ASSIGNMENT. Copy out all of the data below word for word, omitting the pictures.

LISTED RECORDS: Begin

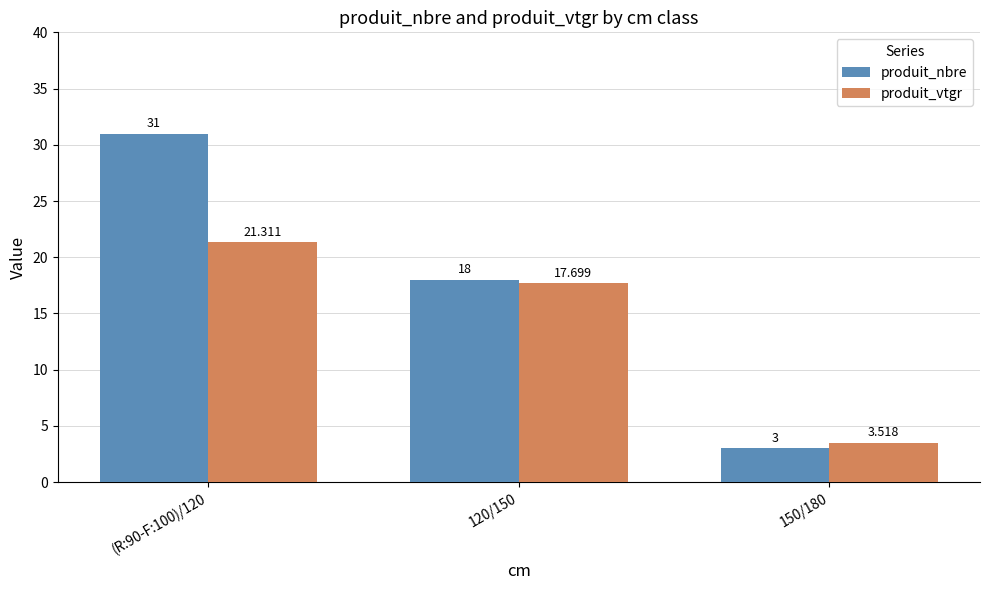

What is the total value across all series at 120/150?

35.7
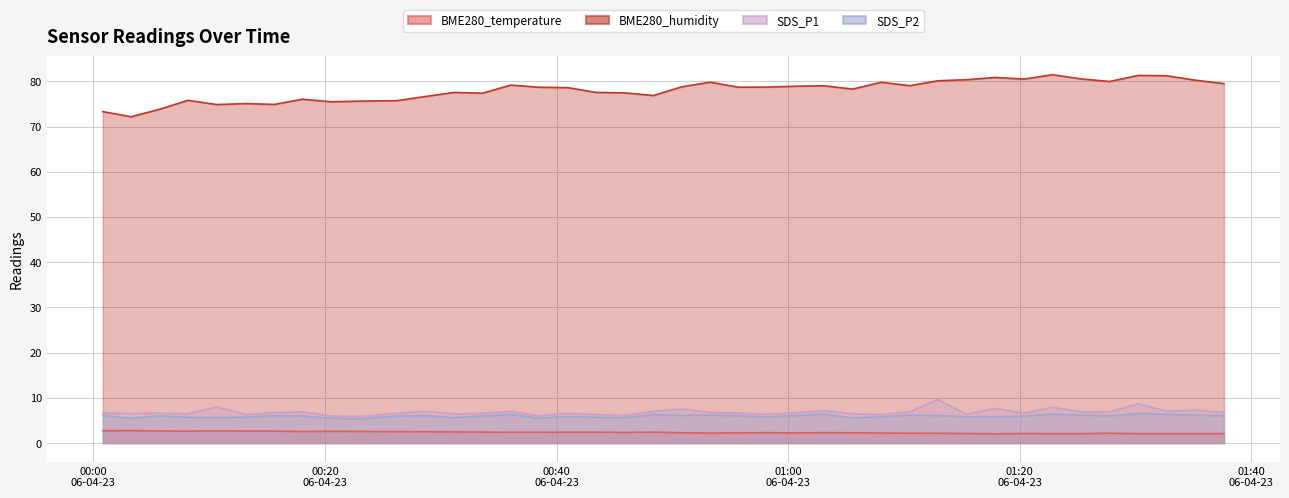

True or false: BME280_humidity and BME280_temperature cross at least once.

False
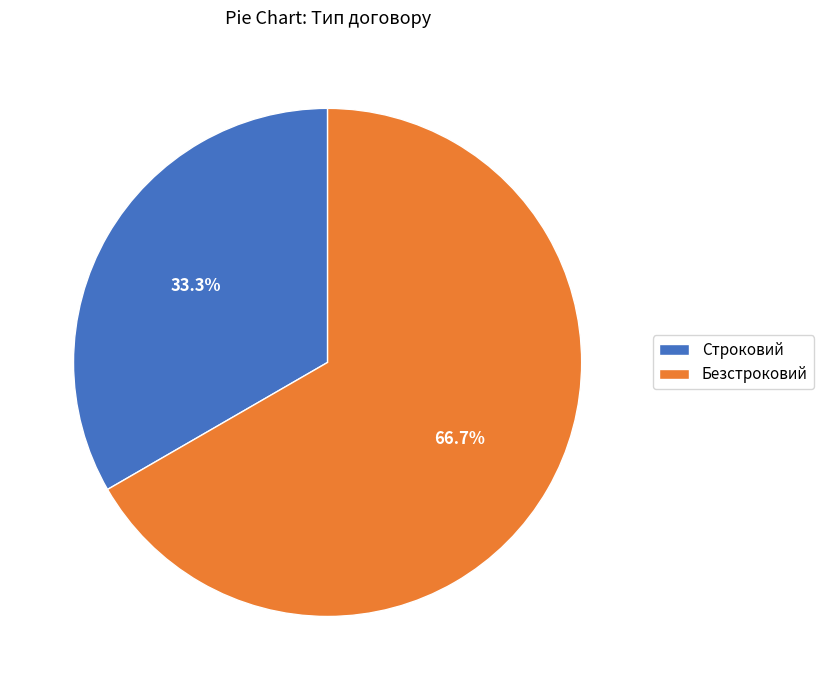

Count the number of slices in the pie.

2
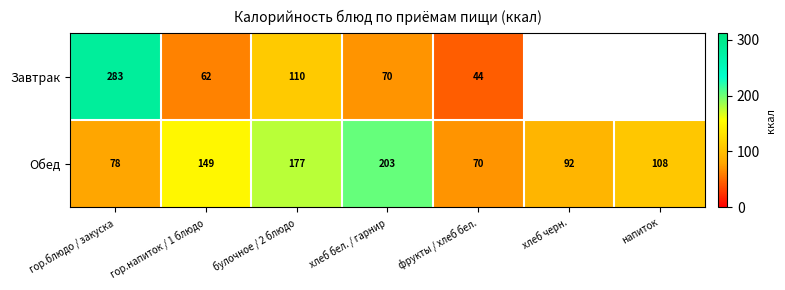

What is the total value across all series at хлеб бел. / гарнир?

273.0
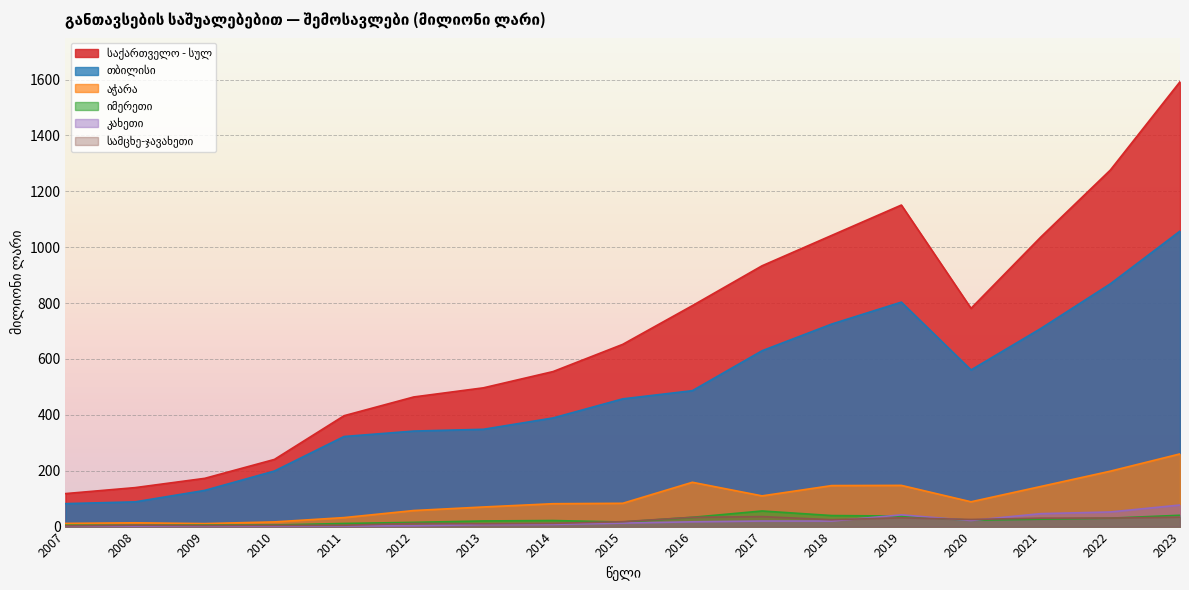

Is it true that საქართველო - სულ equals 120.2 at 2012?

False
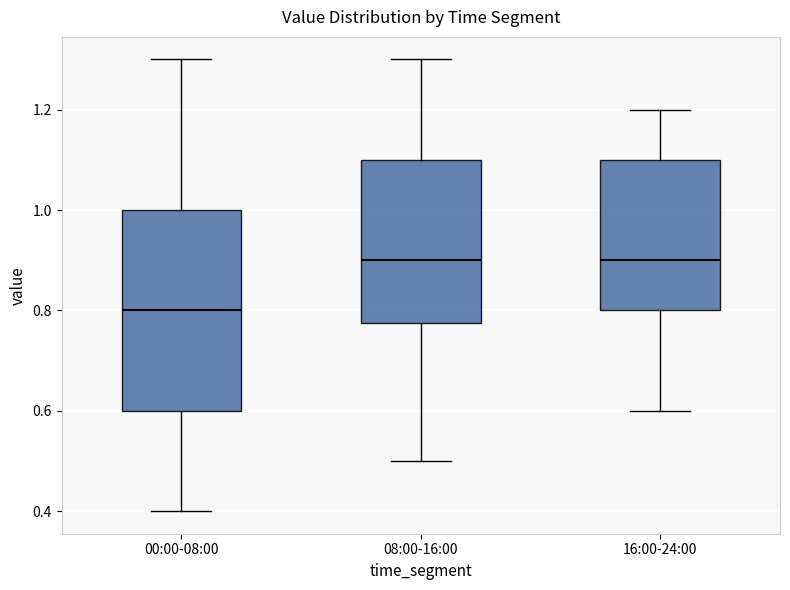

Which box has the lowest median line?

00:00-08:00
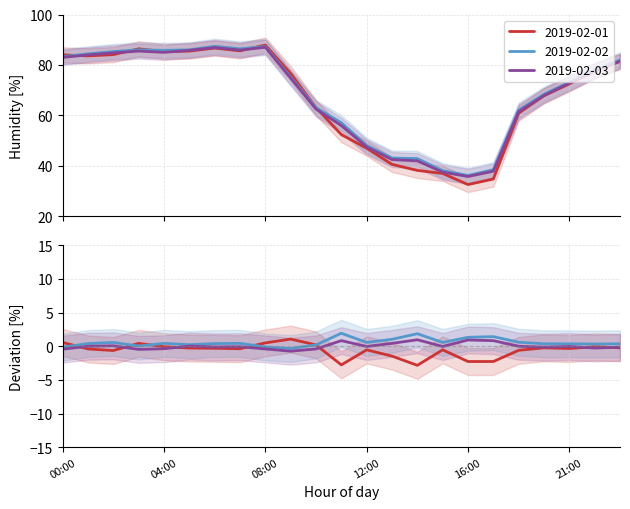

At which category does 2019-02-02 reach its first local valley?

04:00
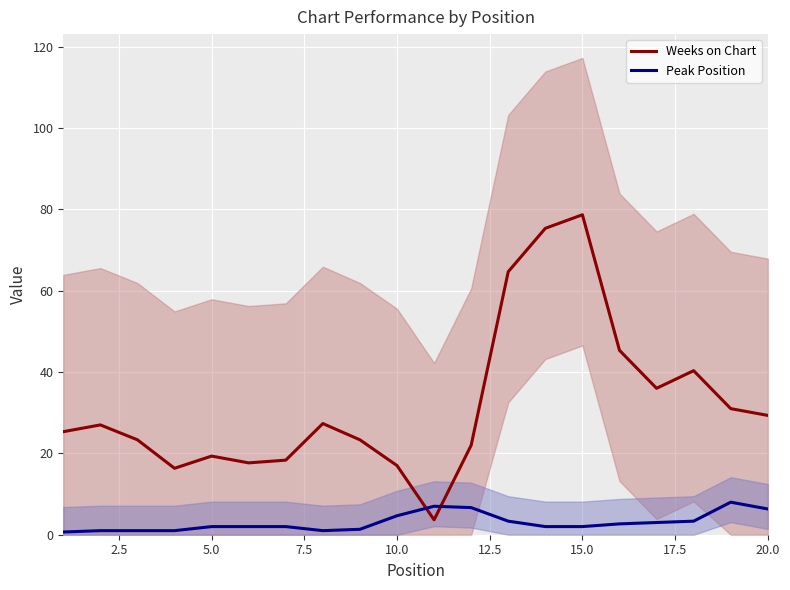

What is the highest value of the Peak Position series?

8.0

LISTED RECORDS: End

RESULT FOR THIS TASK.
What is the total value across all series at 120/150?

35.7

True or false: BME280_humidity and BME280_temperature cross at least once.

False

Count the number of slices in the pie.

2

What is the total value across all series at хлеб бел. / гарнир?

273.0

Is it true that საქართველო - სულ equals 120.2 at 2012?

False

Which box has the lowest median line?

00:00-08:00

At which category does 2019-02-02 reach its first local valley?

04:00

What is the highest value of the Peak Position series?

8.0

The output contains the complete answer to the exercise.